My guess is that it will be a scaled-up Gato - https://www.lesswrong.com/posts/7kBah8YQXfx6yfpuT/what-will-the-scaled-up-gato-look-like-updated-with. I think there might be some interesting features when the models are fully multi-modal - e.g. being able to play games, perform simple actions on a computer etc. Based on the announcement from google I would expect full multimodal training - image, audio, video, text in/out. Based on deepmind's hiring needs I would expect they want it to also generate audio/video and extend the model to robotics (the brain of something similar to a Tesla Bot) in the near future. Elon claims that training just from video input/output can result in full self-driving, so I'm very curious what training on youtube videos can achieve.  If they've managed to make a solid progress in long-term planning/reasoning and can deploy the model with a sufficiently small latency it might be a quite significant release, that could simplify many office jobs.

[-]p.b.7mo31

My current assumption is that extracting "intelligence" from images and even more so from videos is much less efficient than from text. Text is just extremely information dense. 

So I wouldn't expect Gemini to initially feel more intelligent than GPT4 even if it used 5 times the compute.

I mostly wonder about qualitative differences maybe induced by algorithmic improvements like actually using RL or search components for a kind of self-supervised finetuning, that's one area where I can easily see Deepmind outcompeting OpenAI. 

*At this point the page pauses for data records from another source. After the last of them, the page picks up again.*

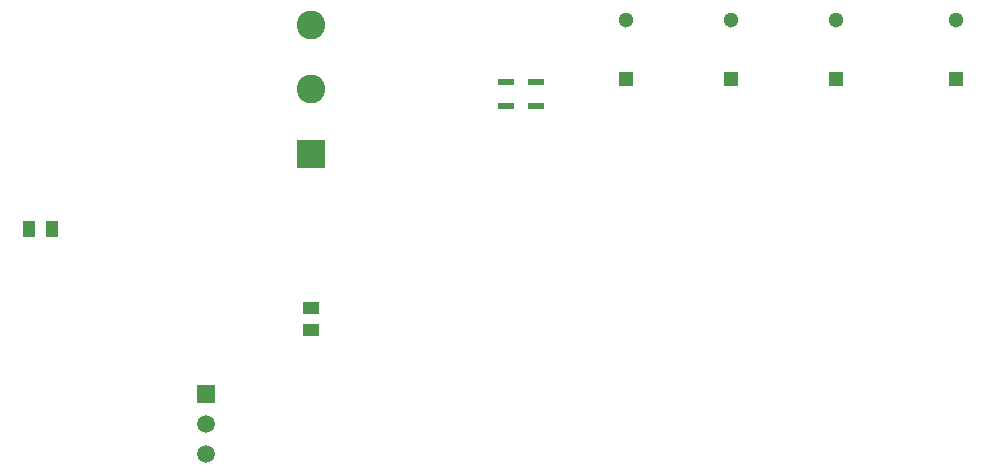
<source format=gts>
%TF.GenerationSoftware,KiCad,Pcbnew,5.1.9+dfsg1-1+deb11u1*%
%TF.CreationDate,2023-05-03T00:18:42-05:00*%
%TF.ProjectId,PCB Test Design,50434220-5465-4737-9420-44657369676e,rev?*%
%TF.SameCoordinates,Original*%
%TF.FileFunction,Soldermask,Top*%
%TF.FilePolarity,Negative*%
%FSLAX46Y46*%
G04 Gerber Fmt 4.6, Leading zero omitted, Abs format (unit mm)*
G04 Created by KiCad (PCBNEW 5.1.9+dfsg1-1+deb11u1) date 2023-05-03 00:18:42*
%MOMM*%
%LPD*%
G01*
G04 APERTURE LIST*
%ADD10R,1.300000X1.300000*%
%ADD11C,1.300000*%
%ADD12R,1.470000X0.620000*%
%ADD13R,1.400000X1.000000*%
%ADD14R,1.000000X1.400000*%
%ADD15R,1.515000X1.515000*%
%ADD16C,1.515000*%
%ADD17C,2.430000*%
%ADD18R,2.430000X2.430000*%
G04 APERTURE END LIST*
D10*
%TO.C, *%
X177800000Y-77470000D03*
D11*
X177800000Y-72470000D03*
%TD*%
D10*
%TO.C, *%
X168910000Y-77470000D03*
D11*
X168910000Y-72470000D03*
%TD*%
D10*
%TO.C, *%
X160020000Y-77470000D03*
D11*
X160020000Y-72470000D03*
%TD*%
D10*
%TO.C,C2 (6KV\u002C 33pF)*%
X187960000Y-77470000D03*
D11*
X187960000Y-72470000D03*
%TD*%
D12*
%TO.C, *%
X149860000Y-77740000D03*
X149860000Y-79740000D03*
%TD*%
%TO.C,C\u002A\u002A*%
X152400000Y-77740000D03*
X152400000Y-79740000D03*
%TD*%
%TO.C,C\u002A\u002A*%
X152400000Y-77740000D03*
X152400000Y-79740000D03*
%TD*%
D13*
%TO.C,R1 (.5W\u002C 1KOhm)*%
X133350000Y-98740000D03*
X133350000Y-96840000D03*
%TD*%
D14*
%TO.C,R1 (.5W\u002C 1KOhm)*%
X109540000Y-90170000D03*
X111440000Y-90170000D03*
%TD*%
D15*
%TO.C,VR\u002A\u002A*%
X124460000Y-104140000D03*
D16*
X124460000Y-106680000D03*
X124460000Y-109220000D03*
%TD*%
D17*
%TO.C,Q\u002A\u002A*%
X133350000Y-72920000D03*
X133350000Y-78370000D03*
D18*
X133350000Y-83820000D03*
%TD*%
M02*

</source>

GPT-4 was not designed to be commercially deployed at scale.

What makes you say that?

This comes from OpenAI saying they didn't expect ChatGPT to be a big commercial success. It was not a top-priority project. 

[-]gwern7mo151

ChatGPT was not GPT-4. It was a relatively minor fixup of GPT-3, GPT-3.5, with an improved RLHF variant, that they released while working on GPT-4's evaluations & productizing, which was supposed to be the big commercial success.